→ **DATASET RECORDS**:
»»

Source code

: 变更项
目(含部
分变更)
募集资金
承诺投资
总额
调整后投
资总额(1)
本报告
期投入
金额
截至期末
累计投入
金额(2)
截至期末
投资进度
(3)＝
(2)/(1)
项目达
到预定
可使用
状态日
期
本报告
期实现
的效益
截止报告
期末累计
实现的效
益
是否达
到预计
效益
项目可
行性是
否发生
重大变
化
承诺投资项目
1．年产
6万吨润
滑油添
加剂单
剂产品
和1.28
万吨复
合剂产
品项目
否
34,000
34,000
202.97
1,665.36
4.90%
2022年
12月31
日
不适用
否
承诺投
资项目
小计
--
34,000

««

The full listing needs to be transcribed exactly.

Source code

: 变更项
目(含部
分变更)
募集资金
承诺投资
总额
调整后投
资总额(1)
本报告
期投入
金额
截至期末
累计投入
金额(2)
截至期末
投资进度
(3)＝
(2)/(1)
项目达
到预定
可使用
状态日
期
本报告
期实现
的效益
截止报告
期末累计
实现的效
益
是否达
到预计
效益
项目可
行性是
否发生
重大变
化
承诺投资项目
1．年产
6万吨润
滑油添
加剂单
剂产品
和1.28
万吨复
合剂产
品项目
否
34,000
34,000
202.97
1,665.36
4.90%
2022年
12月31
日
不适用
否
承诺投
资项目
小计
--
34,000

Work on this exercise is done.